The adjuster is the "machine" around which the Power ratings methodology operates. Paul Steele tested a number of different values and found that 0.25 was the best one. The home advantage is equivalent to twice the adjuster, so in this case 0.5
Let's look at an example. If Liverpool, with a rating of 11, play Watford with a rating of 9 and win 5-0, the ratings change for Liverpool will be:
[(5 - 0) - (11 - 9) - 0.5] x 0.25 = 0.625
Liverpool's new rating would be 11.625, whilst Watford would fall to 8.375.
Suppose instead Liverpool won 1-0. This time their rating would fall to 10.625, whilst Watford's would rise to 9.375. Although Watford lost the game, they were playing a much higher rated team and were playing away, such that a 1-0 defeat would be considered slightly better than par.
One might argue that an inherent weakness of this methodology is that all teams are equally rated at the start of the season. This is certainly true, but the adjuster ensures that ratings quickly equilibrate to meaningful values after only a few matches.
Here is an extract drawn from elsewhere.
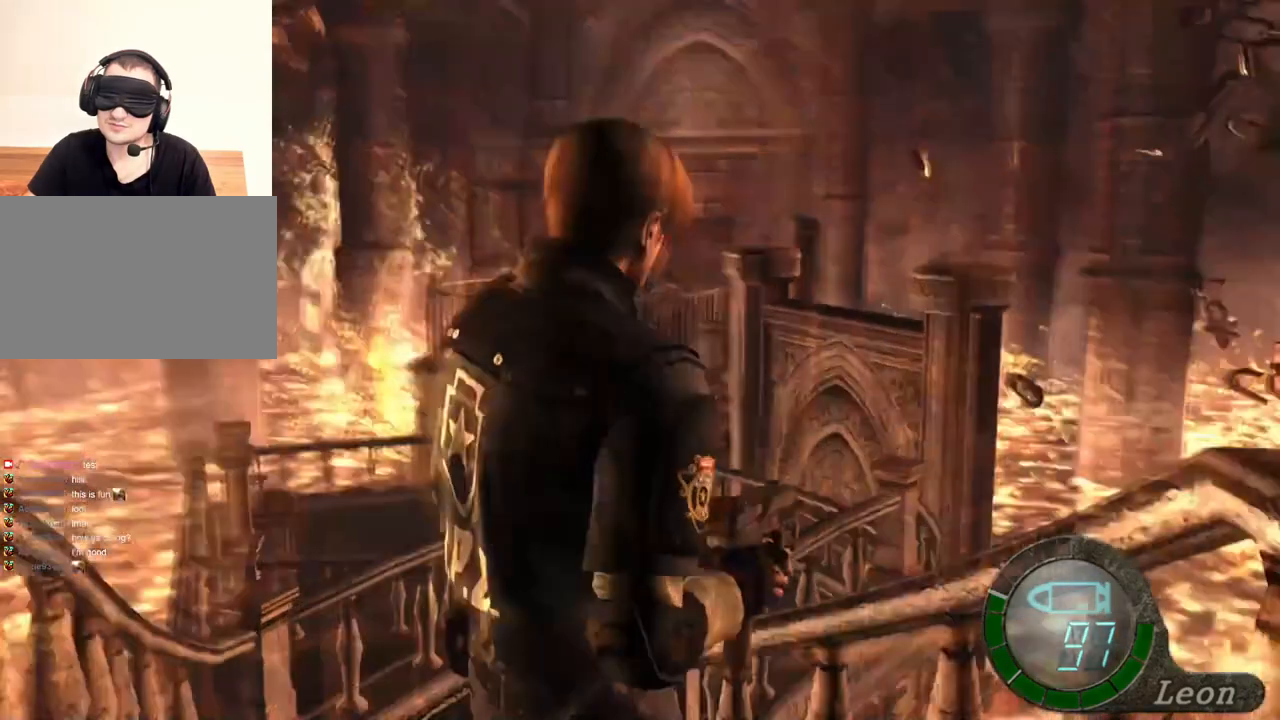
{"keys": [], "mouse": [], "events": [[200, "tab", "down"], [367, "tab", "up"]]}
Nevertheless, in testing the profitability of the Power Ratings I omitted the first 5 games played by any team.
To test the profitability of any match rating we need to turn them into probability estimates for result outcomes. I have previously described how this might be done by means of a simple linear regression in my Football Betting Advice Guide. A more detailed version is available in my first book Fixed Odds Sports Betting and also in my Football Ratings PDF document.
Match ratings for every professional English football league match during the seasons 2010/11 to 2014/15 were calculated and then ranked in ascending order. The regression charts below have been produced by computing 250-point running averages for the ratings and actual results alike, from which regression equations haven been estimated. These equations essentially allow one to convert a match rating into an estimated outcome probability. From this we can then theoretically identify value bets, where the Power Ratings method estimates a win to be more likely than does the bookmaker.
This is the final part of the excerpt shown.